PBS probes neighborhood’s strife

Show examines conflict between gays, blacks

? In any other context, it’s a mundane act. Yet when a real estate agent walks through a vacant house to end the PBS documentary “Flag Wars,” it seems sinister.

The film about blacks and gays fighting about the future of a neighborhood in Columbus, Ohio, opens the 16th season of the PBS series “P.O.V.” at 9 p.m. Tuesday.

The title refers to the flags filmmaker Linda Goode Bryant spotted when visiting her father in the working-class black neighborhood known as Olde Towne East in Columbus. She naively thought it had something to do with a flower show.

Instead, the rainbow colors fluttering outside homes owned by gay men and African flags on other houses symbolized a conflict tearing the community apart.

Gay men seeking an urban enclave were buying and renovating Victorian homes in Olde Towne East. They felt they were improving a neighborhood down on its luck but instead antagonized black families who had been there for years.

Bryant felt it was an interesting story and spent four years filming it with Laura Poitras.

“I personally entered with the assumption that because both groups had a shared history of oppression in this society, that that would create an immediate kind of bond between them,” said Bryant, who’s black.

The fact that it didn’t “was really disheartening to me,” she said.

Poitras, a white lesbian who recently moved into a Harlem home with a partner, brought a different perspective.

A rainbow flag hangs outside a restored house in Olde Towne, Columbus, Ohio. The new documentary Flag

“My expectation wasn’t that it would create common ground,” she said. “My expectation was that the status of the gay community and the status of being marginalized would create blinders to the residents who lived there.”

The gays moving in are clearly wealthier than longtime residents. But they’re still minorities not fully embraced by society; Bryant emphasizes that point by including a scene where a right-wing minister rails against legislation designed to protect gays from attack.

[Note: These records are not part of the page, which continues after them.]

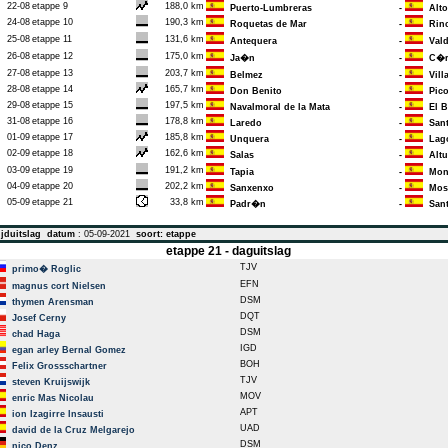
22-08
etappe 9
188,0 km
Puerto-Lumbreras
-
Alto 
24-08
etappe 10
190,3 km
Roquetas de Mar
-
Rinc�
25-08
etappe 11
131,6 km
Antequera
-
Vald
26-08
etappe 12
175,0 km
Ja�n
-
C�r
27-08
etappe 13
203,7 km
Belmez
-
Villa
28-08
etappe 14
165,7 km
Don Benito
-
Pico 
29-08
etappe 15
197,5 km
Navalmoral de la Mata
-
El B
31-08
etappe 16
178,8 km
Laredo
-
Sant
01-09
etappe 17
185,8 km
Unquera
-
Lago
02-09
etappe 18
162,6 km
Salas
-
Altu
03-09
etappe 19
191,2 km
Tapia
-
Monf
04-09
etappe 20
202,2 km
Sanxenxo
-
Mos. 
05-09
etappe 21
33,8 km
Padr�n
-
Sant
jduitslag
datum
: 05-09-2021
soort: etappe
etappe 21 - daguitslag
TJV
primo� Roglic
EFN
magnus cort Nielsen
DSM
thymen Arensman
DQT
Josef Cerny
DSM
chad Haga
IGD
egan arley Bernal Gomez
BOH
Felix Grossschartner
TJV
steven Kruijswijk
MOV
enric Mas Nicolau
APT
ion Izagirre Insausti
UAD
david de la Cruz Melgarejo
DSM
nico Denz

“I’ve heard it countless times — victims are the worst victimizers,” she said. “I don’t understand that about human behavior. I’m hoping at some point that’s a conversation that is engaged as a result of this film.”

Their film is the first of five productions planned by “P.O.V.” this year that are financed by public broadcasting’s Diverse Voices Projects. Black, Latino, Asian, American Indian and Hawaiian filmmakers received money for projects

Although “Flag Wars” takes place in Columbus, the filmmakers say similar gentrification is taking place in Boston, Atlanta and Chicago.